Online-Petition: Schon 3.000 Unterschriften!

Am 12. September startete die Online-Petition "Kassenarztrecht – Fristverlängerung nach § 291 Abs. 2b Satz 14 SGB V für verpflichtende Praxen-Anbindung an die Telematikinfrastruktur". Dann, nur wenige Tage nachdem sie beim Petitionsausschuss des Deutschen Bundestags online war, verhinderten technische Probleme den Zugriff. Jetzt scheinen alle Fehler behoben, die Petition kann wieder unterzeichnet werden.

Bis zum 16. Oktober werden 50.000 Unterschriften benötigt

Über 3.000 Zahnärzte und Ärzte haben dies bereits getan - wer regelmäßig auf die Webseite geht, erkennt: Der Zuspruch steigt stetig. Initiiert wurde die Petition von Dr. Petra Reis-Berkowicz, der Vorsitzenden der Ver­tre­ter­ver­samm­lung der Kassenärztlichen Vereinigung Bayerns. Ziel ist, innerhalb von vier Wochen 50.000 Mitzeichner zu gewinnen. Nach den technischen Problemen beim Petitionsausschuss hat sich die Frist nun bis zum 16. Oktober verlängert.

Mit der Petition wird gefordert, dass das BMG die gesetzliche Frist nach § 291 Abs. 2b Satz 14 SGB V für die verpflichtende Anbindung von Praxen an die Telematikinfrastruktur verlängert und niedergelassene Zahnärzte, Ärzte und Psychotherapeuten nicht schuldlos ab dem 1. Januar 2019 mit einem Honorarabzug sanktioniert werden.
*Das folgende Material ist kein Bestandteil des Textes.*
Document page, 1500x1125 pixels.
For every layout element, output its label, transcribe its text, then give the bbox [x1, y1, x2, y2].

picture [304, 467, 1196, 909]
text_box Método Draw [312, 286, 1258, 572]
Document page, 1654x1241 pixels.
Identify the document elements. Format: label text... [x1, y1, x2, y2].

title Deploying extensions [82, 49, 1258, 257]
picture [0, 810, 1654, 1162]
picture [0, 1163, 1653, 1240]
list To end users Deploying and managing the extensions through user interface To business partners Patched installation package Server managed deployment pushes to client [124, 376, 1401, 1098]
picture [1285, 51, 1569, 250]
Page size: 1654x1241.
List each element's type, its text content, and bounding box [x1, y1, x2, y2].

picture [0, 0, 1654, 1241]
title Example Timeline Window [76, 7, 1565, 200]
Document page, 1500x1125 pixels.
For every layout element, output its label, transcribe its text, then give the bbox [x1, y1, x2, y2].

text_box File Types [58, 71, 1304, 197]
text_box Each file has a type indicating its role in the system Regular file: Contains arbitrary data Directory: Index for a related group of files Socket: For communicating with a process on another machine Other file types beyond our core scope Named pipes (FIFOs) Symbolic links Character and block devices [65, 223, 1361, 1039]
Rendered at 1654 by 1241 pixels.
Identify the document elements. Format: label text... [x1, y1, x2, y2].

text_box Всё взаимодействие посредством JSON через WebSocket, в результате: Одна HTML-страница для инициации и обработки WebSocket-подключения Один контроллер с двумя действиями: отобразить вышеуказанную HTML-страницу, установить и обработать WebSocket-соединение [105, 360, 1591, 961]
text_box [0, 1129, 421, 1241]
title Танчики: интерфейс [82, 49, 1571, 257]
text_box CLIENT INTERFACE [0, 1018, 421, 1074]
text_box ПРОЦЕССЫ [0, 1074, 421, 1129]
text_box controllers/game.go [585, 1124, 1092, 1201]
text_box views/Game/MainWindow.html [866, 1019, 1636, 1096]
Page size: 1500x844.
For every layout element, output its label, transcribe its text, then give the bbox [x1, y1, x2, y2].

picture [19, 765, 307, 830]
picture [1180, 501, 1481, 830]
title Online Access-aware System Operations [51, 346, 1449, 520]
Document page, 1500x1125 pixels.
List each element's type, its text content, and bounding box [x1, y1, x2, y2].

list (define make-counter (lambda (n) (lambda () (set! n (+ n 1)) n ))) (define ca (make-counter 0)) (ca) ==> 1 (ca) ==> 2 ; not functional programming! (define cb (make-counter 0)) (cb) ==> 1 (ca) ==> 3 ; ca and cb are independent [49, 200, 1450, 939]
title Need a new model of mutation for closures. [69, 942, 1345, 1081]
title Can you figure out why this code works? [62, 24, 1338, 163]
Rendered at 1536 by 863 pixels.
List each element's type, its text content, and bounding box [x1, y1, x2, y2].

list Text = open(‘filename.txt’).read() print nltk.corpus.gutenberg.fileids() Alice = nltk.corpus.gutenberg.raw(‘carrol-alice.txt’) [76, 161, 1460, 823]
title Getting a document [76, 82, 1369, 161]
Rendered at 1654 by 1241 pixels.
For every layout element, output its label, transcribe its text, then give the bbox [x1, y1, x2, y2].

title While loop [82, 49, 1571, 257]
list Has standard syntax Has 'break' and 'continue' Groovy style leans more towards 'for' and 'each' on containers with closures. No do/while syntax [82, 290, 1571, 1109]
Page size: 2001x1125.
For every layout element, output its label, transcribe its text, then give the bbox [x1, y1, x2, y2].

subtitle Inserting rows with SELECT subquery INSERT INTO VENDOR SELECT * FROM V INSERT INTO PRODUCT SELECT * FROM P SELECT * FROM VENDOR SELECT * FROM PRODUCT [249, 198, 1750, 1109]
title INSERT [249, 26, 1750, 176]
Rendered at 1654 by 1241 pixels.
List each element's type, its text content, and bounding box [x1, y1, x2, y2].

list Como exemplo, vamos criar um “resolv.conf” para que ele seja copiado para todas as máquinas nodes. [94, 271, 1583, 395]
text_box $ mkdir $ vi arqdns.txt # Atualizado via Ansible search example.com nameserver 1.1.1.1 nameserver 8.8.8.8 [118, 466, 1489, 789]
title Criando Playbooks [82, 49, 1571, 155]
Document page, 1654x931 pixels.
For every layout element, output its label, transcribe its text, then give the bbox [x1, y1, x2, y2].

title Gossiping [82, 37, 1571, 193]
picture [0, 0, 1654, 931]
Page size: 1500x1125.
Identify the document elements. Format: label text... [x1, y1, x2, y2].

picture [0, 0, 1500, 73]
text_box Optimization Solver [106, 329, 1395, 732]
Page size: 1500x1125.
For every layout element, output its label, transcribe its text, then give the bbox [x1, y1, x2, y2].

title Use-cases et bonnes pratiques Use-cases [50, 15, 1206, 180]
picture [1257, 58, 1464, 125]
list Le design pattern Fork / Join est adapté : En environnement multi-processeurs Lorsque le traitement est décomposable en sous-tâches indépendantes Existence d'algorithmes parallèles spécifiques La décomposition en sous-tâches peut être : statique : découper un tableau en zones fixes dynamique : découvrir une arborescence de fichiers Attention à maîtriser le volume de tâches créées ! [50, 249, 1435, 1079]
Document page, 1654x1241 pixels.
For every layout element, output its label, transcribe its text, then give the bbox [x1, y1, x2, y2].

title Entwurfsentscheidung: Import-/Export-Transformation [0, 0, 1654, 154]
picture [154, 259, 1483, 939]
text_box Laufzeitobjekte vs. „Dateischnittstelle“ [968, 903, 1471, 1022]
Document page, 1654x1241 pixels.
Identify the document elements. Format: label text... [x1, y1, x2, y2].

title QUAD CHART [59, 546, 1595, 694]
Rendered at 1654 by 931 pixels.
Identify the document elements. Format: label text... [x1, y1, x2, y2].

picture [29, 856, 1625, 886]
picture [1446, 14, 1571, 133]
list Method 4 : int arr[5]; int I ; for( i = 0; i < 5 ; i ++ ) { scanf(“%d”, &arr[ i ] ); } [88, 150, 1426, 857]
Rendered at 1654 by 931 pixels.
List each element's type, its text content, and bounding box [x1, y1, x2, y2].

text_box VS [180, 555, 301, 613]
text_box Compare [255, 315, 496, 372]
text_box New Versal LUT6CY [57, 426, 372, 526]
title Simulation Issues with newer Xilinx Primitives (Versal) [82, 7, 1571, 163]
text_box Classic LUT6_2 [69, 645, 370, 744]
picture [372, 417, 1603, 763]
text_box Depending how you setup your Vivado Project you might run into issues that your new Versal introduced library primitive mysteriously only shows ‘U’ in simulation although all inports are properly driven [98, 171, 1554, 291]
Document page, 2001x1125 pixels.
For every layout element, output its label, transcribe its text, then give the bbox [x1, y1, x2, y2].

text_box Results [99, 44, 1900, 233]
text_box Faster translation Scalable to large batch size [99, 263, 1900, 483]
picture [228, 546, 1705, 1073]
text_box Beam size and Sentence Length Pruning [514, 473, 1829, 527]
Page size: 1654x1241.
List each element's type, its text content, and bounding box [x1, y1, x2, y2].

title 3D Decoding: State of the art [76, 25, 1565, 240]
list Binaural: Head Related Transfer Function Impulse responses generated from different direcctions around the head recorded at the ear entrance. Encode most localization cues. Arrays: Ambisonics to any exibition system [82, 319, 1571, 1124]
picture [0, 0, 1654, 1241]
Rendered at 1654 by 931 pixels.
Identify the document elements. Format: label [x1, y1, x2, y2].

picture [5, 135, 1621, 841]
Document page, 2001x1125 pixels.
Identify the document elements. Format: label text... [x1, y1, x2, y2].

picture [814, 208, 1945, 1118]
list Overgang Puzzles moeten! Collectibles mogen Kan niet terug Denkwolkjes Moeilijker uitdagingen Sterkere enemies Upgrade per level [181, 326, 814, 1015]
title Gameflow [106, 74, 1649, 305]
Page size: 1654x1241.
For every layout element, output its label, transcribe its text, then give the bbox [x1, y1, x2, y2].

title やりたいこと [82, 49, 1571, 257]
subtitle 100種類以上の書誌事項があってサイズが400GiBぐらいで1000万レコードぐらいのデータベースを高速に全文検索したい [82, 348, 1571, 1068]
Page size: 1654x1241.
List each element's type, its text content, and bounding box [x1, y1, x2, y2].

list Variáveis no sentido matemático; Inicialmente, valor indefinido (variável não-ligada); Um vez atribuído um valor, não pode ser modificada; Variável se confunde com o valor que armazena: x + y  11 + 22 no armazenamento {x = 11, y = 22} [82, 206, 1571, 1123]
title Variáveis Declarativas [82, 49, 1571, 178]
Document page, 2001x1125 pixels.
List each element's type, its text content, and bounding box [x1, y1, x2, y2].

Kassenärztliche Bundesvereinigung (KBV) und Kassenzahnärztliche Bundesvereinigung (KZBV) unterstützen ausdrücklich die Petition. "Als Berufsstand setzten wird uns bekanntlich seit langem für eine Verlängerung dieser sinnlosen Frist um mindestens ein Jahr ein und haben diese berechtigte Forderung an die Politik unter anderem auch durch diverse Beschlüsse unserer Vertreterversammlungen vielfach untermauert", sagte Dr. Karl-Georg Pochhammer, der für die TI zuständige stellvertretende Vorstandsvorsitzende der KZBV bereits am Montag. "Denn dass bis Ende 2018 alle 45.000 Praxen ans Netz gehen, erscheint aus Sicht der KZBV und auch weiterer Beteiligter völlig ausgeschlossen."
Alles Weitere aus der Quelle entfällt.